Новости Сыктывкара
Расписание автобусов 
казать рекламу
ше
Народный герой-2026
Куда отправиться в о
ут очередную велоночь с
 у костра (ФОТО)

====

◆ Action item ◆
Reproduce every line of the listing above verbatim, keeping the original order.

◆ Expected answer ◆
Новости Сыктывкара
Расписание автобусов 
казать рекламу
ше
Народный герой-2026
Куда отправиться в о
ут очередную велоночь с
 у костра (ФОТО)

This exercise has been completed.